▼▼▼

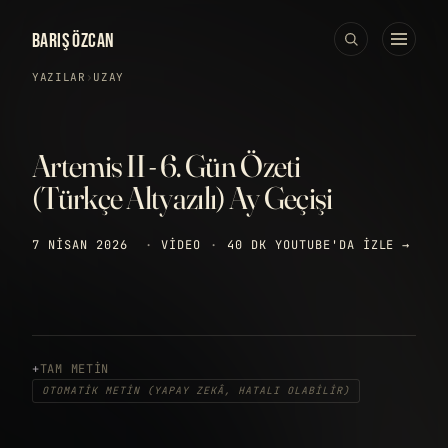
BARIŞ ÖZCAN
YAZILAR
›
UZAY
Artemis II - 6. Gün Özeti
(Türkçe Altyazılı) Ay Geçişi
7 NISAN 2026
·
VIDEO
·
40 DK
YOUTUBE'DA IZLE →
TAM METIN
OTOMATIK METIN (YAPAY ZEKÂ, HATALI OLABILIR)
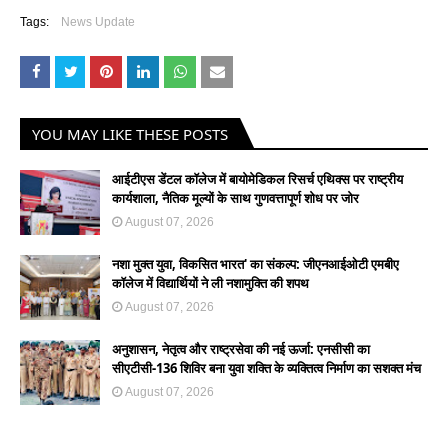
Tags:
News Update
YOU MAY LIKE THESE POSTS
आईटीएस डेंटल कॉलेज में बायोमेडिकल रिसर्च एथिक्स पर राष्ट्रीय
कार्यशाला, नैतिक मूल्यों के साथ गुणवत्तापूर्ण शोध पर जोर
August 07, 2026
नशा मुक्त युवा, विकसित भारत' का संकल्प: जीएनआईओटी एमबीए
कॉलेज में विद्यार्थियों ने ली नशामुक्ति की शपथ
August 07, 2026
अनुशासन, नेतृत्व और राष्ट्रसेवा की नई ऊर्जा: एनसीसी का
सीएटीसी-136 शिविर बना युवा शक्ति के व्यक्तित्व निर्माण का सशक्त मंच
August 07, 2026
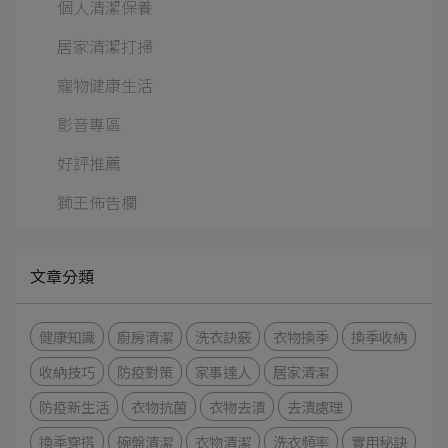
個人清潔保養
居家清潔打掃
寵物健康生活
影音專區
好評推薦
獅王佈告欄
文章分類
健康知識
廚房清潔
洗衣訣竅
衣物換季
換季收納
收納技巧
防疫對策
家事達人
居家清潔
防疫新生活
衣物抗菌
衣物去漬
去漬處理
換季穿搭
碗盤清潔
衣物清潔
洗衣頻率
實用秘訣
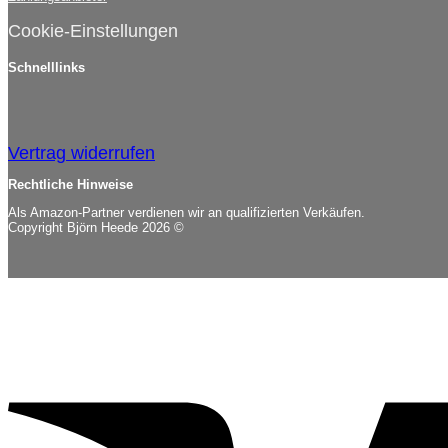
Cookie-Einstellungen
Schnelllinks
Vertrag widerrufen
Rechtliche Hinweise
Als Amazon-Partner verdienen wir an qualifizierten Verkäufen.
Copyright Björn Heede 2026 ©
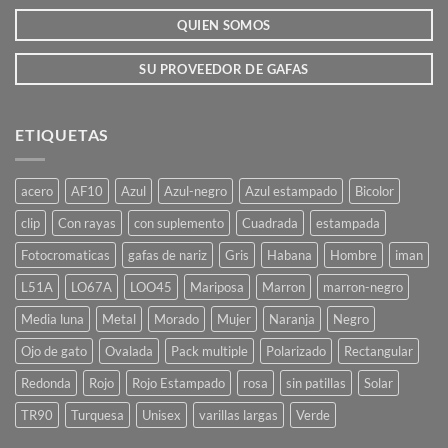
la
la
QUIEN SOMOS
página
página
de
de
producto
producto
SU PROVEEDOR DE GAFAS
ETIQUETAS
acero
AF10
Azul
Azul-negro
Azul estampado
Bicolor
clip
Con rayas
con suplemento
Cuadrada
estampada
Fotocromaticas
gafas de nariz
Gris
Habana
Hombre
iman
L51A
LO67A
LOO45
Mariposa
Marron
marron-negro
Media luna
Metal
Morado
Mujer
Naranja
Negro
Ojo de gato
Ovalada
Pack multiple
Polarizado
Rectangular
Redonda
Rojo
Rojo Estampado
rosa
sin patillas
Solar
TR90
Turquesa
Unisex
varillas largas
Verde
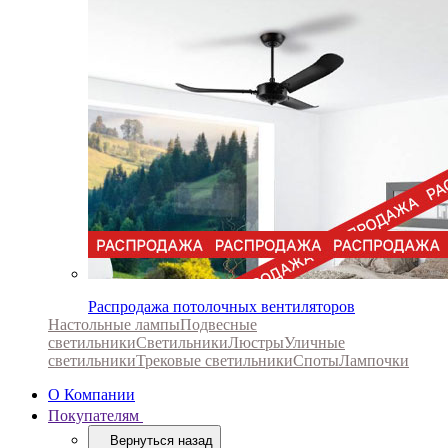
Распродажа потолочных вентиляторов
Настольные лампы
Подвесные
светильники
Светильники
Люстры
Уличные
светильники
Трековые светильники
Споты
Лампочки
О Компании
Покупателям
Вернуться назад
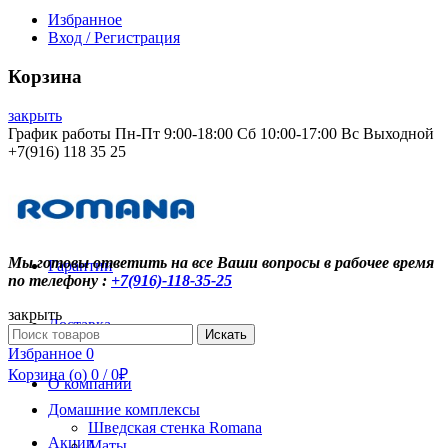
Избранное
Вход / Регистрация
Корзина
закрыть
График работы Пн-Пт 9:00-18:00 Сб 10:00-17:00 Вс Выходной
+7(916) 118 35 25
Контакты
Мы готовы ответить на все Ваши вопросы в рабочее время
Гарантии
по телефону :
+7(916)-118-35-25
закрыть
Доставка
Search
Искать
for:
Избранное
0
Корзина (
o
)
0
/
0
₽
О компании
Домашние комплексы
Шведская стенка Romana
Акции
Маты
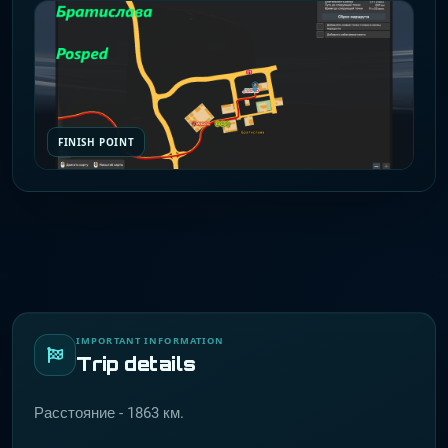
FINISH POINT
IMPORTANT INFORMATION
Trip details
Расстояние - 1863 км.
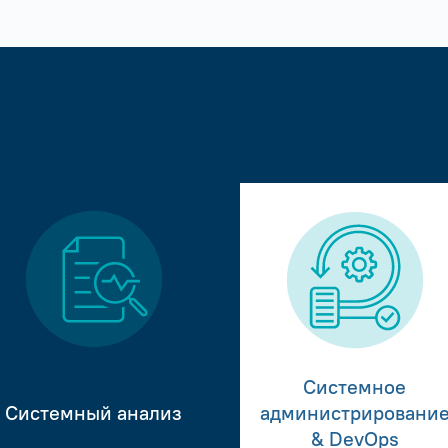
Системное
Системный анализ
администрировани
& DevOps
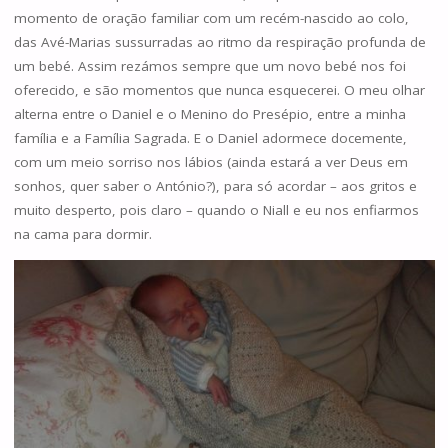
momento de oração familiar com um recém-nascido ao colo,
das Avé-Marias sussurradas ao ritmo da respiração profunda de
um bebé. Assim rezámos sempre que um novo bebé nos foi
oferecido, e são momentos que nunca esquecerei. O meu olhar
alterna entre o Daniel e o Menino do Presépio, entre a minha
família e a Família Sagrada. E o Daniel adormece docemente,
com um meio sorriso nos lábios (ainda estará a ver Deus em
sonhos, quer saber o António?), para só acordar – aos gritos e
muito desperto, pois claro – quando o Niall e eu nos enfiarmos
na cama para dormir.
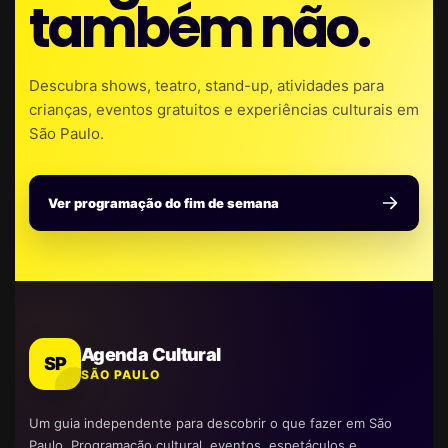
também não.
Descubra shows, teatro, stand-up, atividades para
crianças, eventos gratuitos e experiências culturais em
São Paulo.
Ver programação do fim de semana
Agenda Cultural
SP
SÃO PAULO
Um guia independente para descobrir o que fazer em São
Paulo. Programação cultural, eventos, espetáculos e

▲▲▲

**What you need to do**
Among the entries above, how many lines hold the word "METIN"? Reply with only that number.

**Result**
2